Material provided =
_ _ _

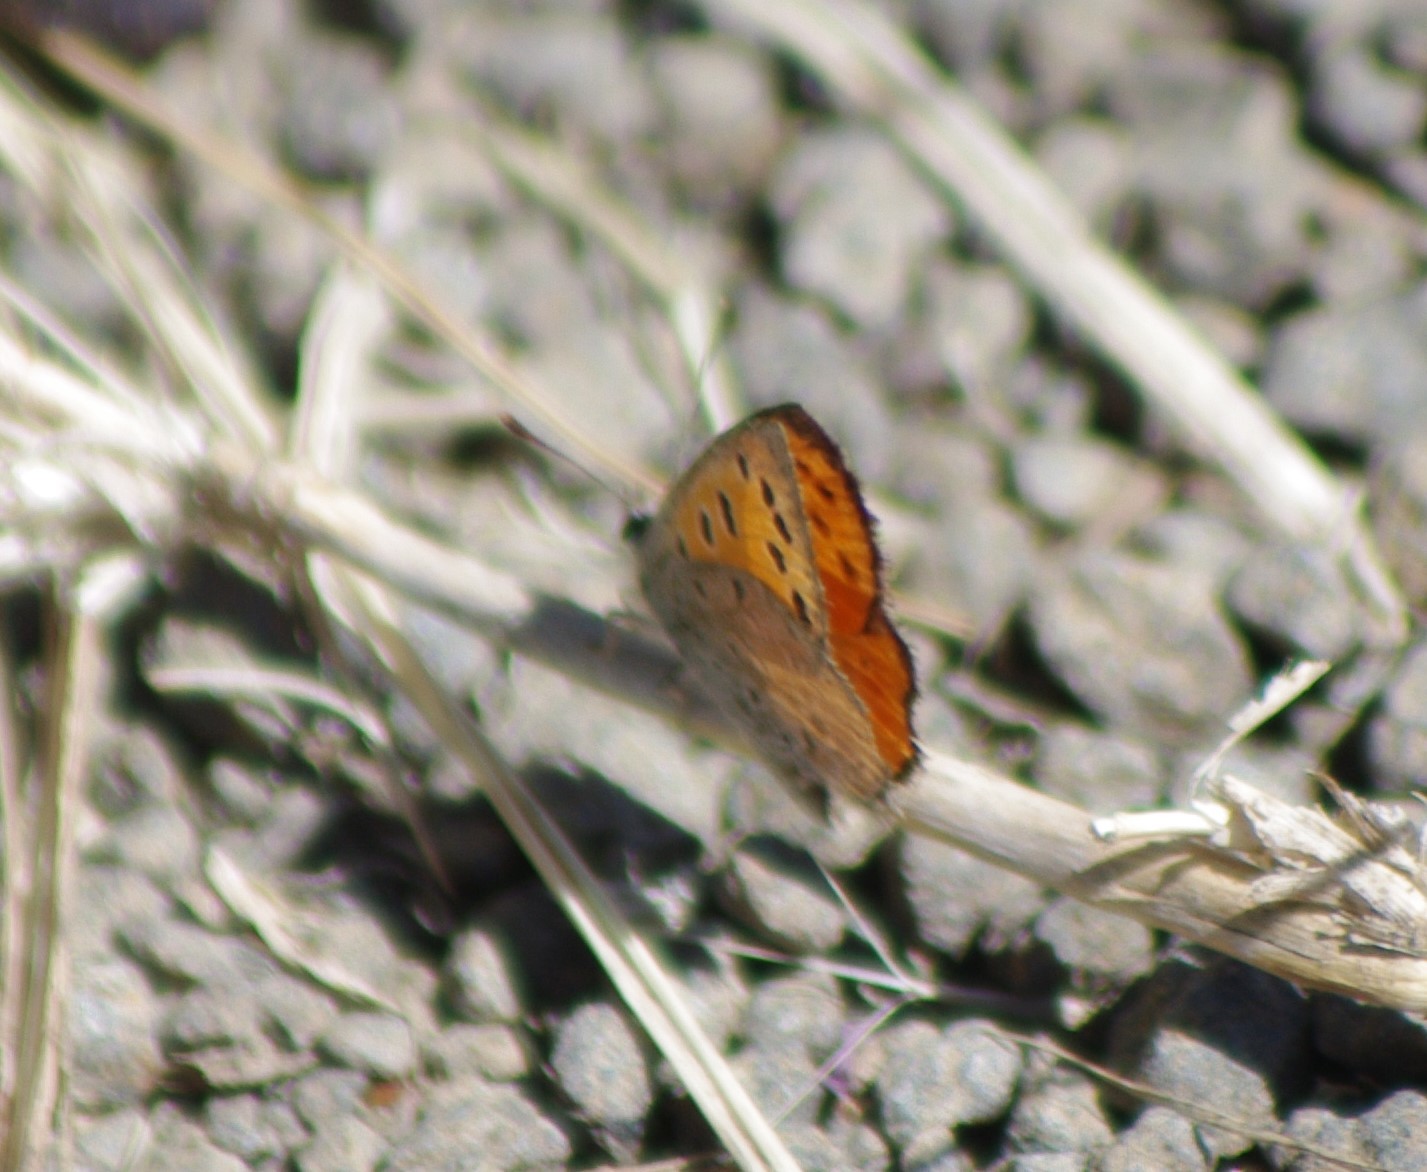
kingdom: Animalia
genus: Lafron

_ _ _

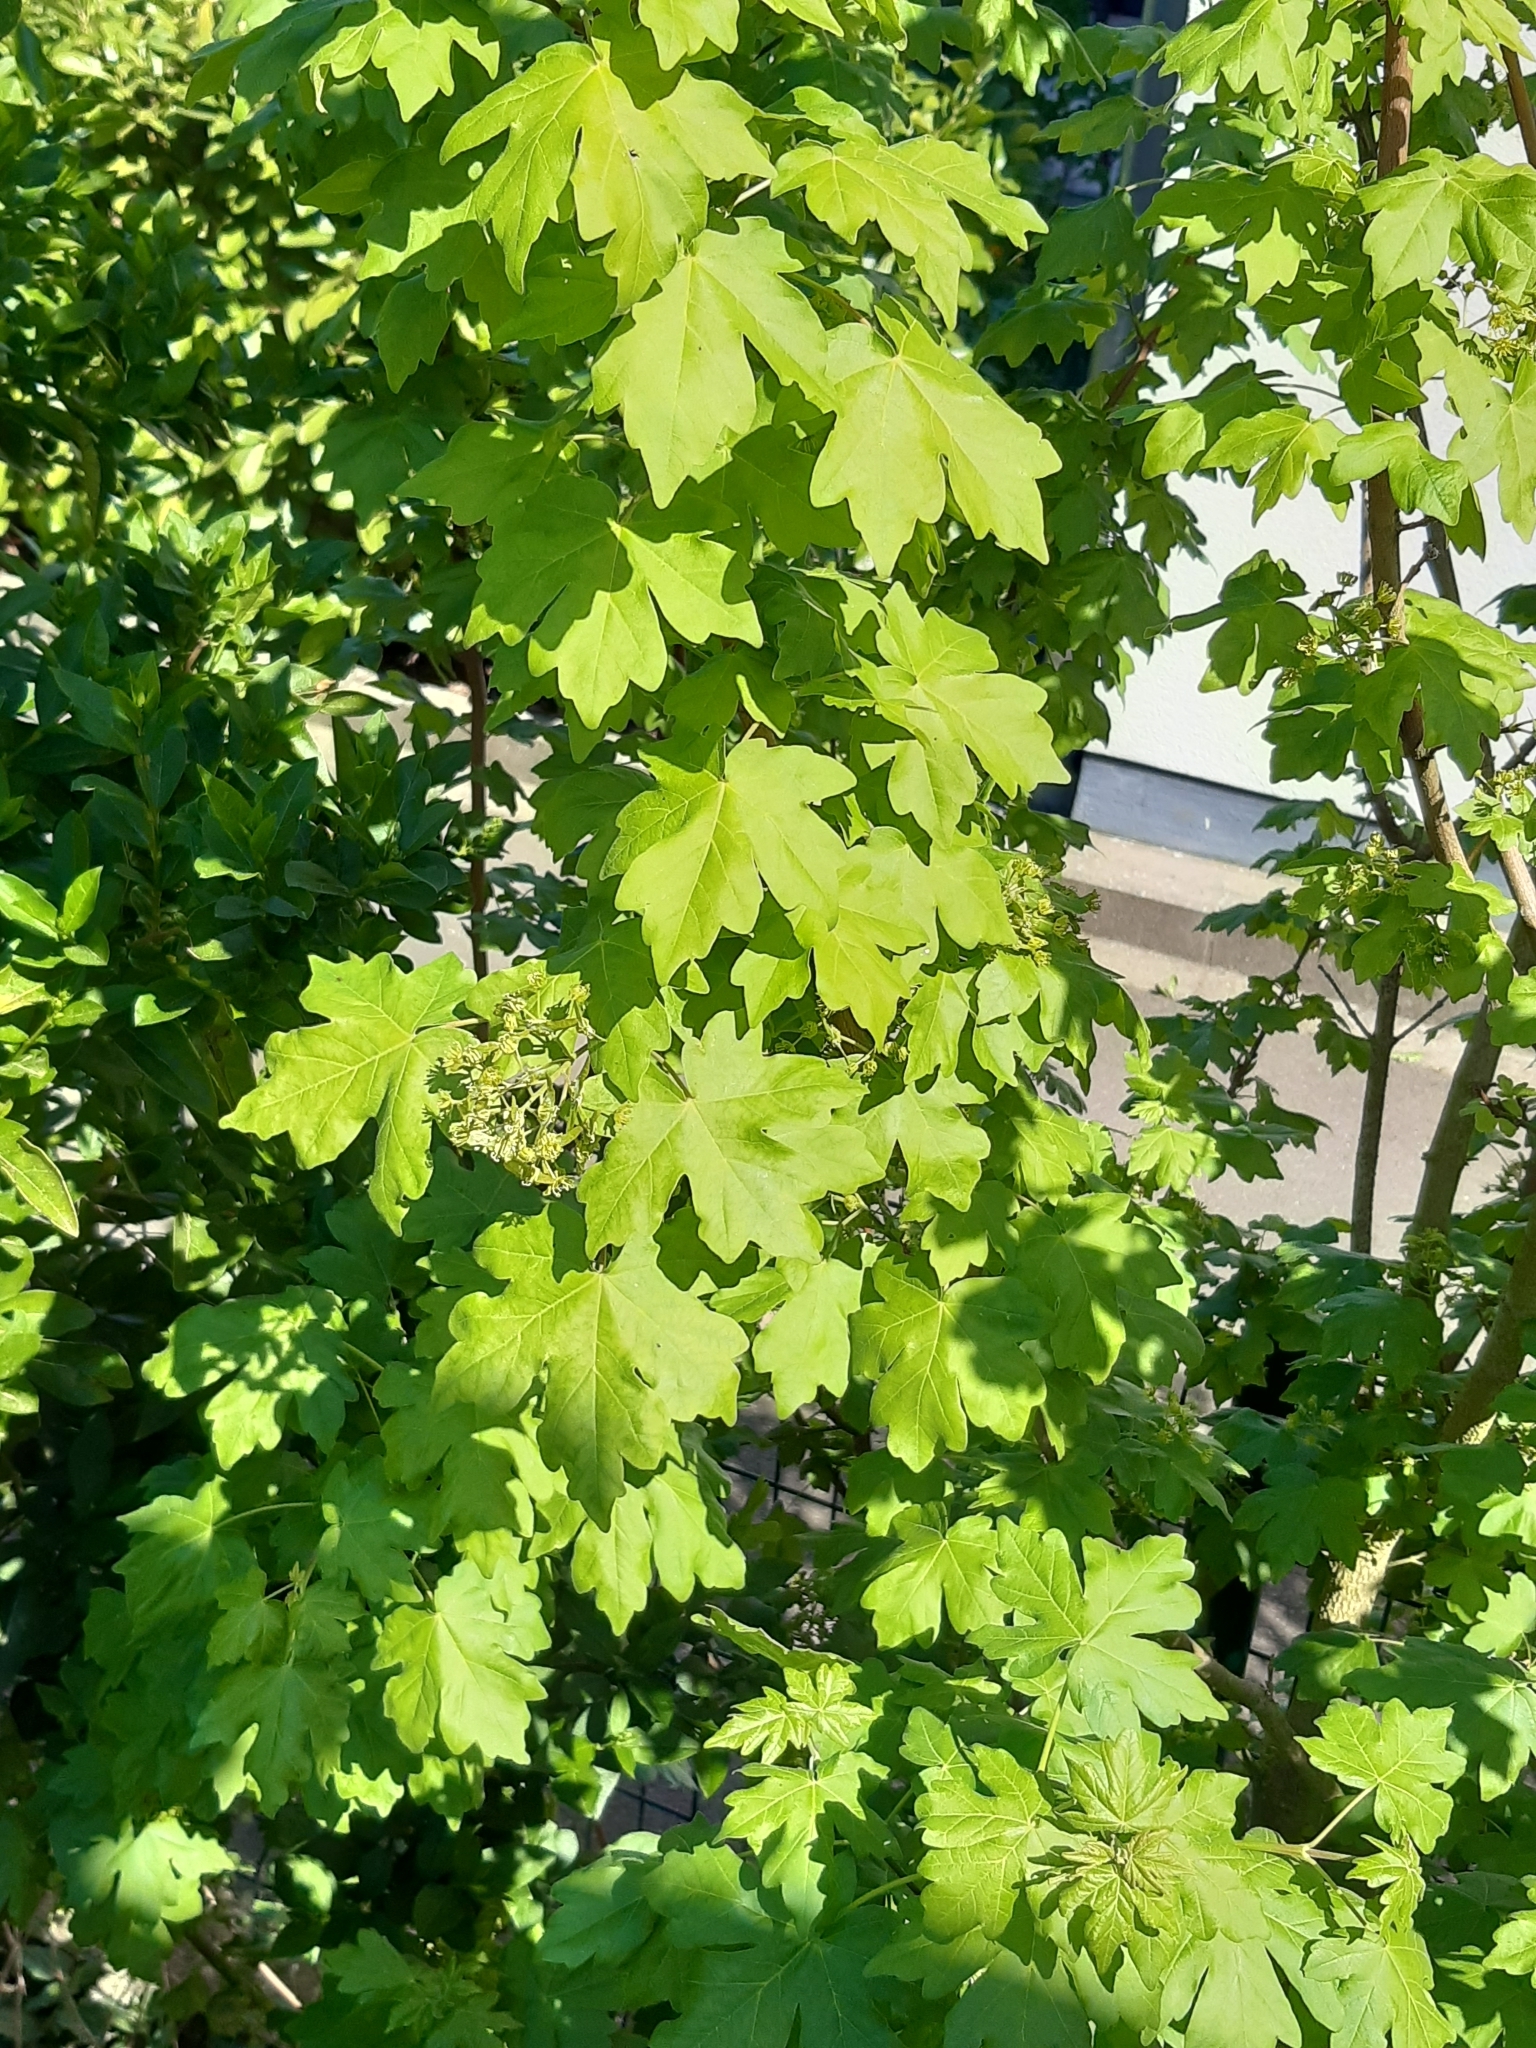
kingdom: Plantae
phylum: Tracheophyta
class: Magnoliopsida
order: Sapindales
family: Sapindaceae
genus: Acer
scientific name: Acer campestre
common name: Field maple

_ _ _

Copy out the lines from the items above word for word, starting at the line that contains "kingdom: Plantae" and stopping after the line that contains "common name: Field maple".

kingdom: Plantae
phylum: Tracheophyta
class: Magnoliopsida
order: Sapindales
family: Sapindaceae
genus: Acer
scientific name: Acer campestre
common name: Field maple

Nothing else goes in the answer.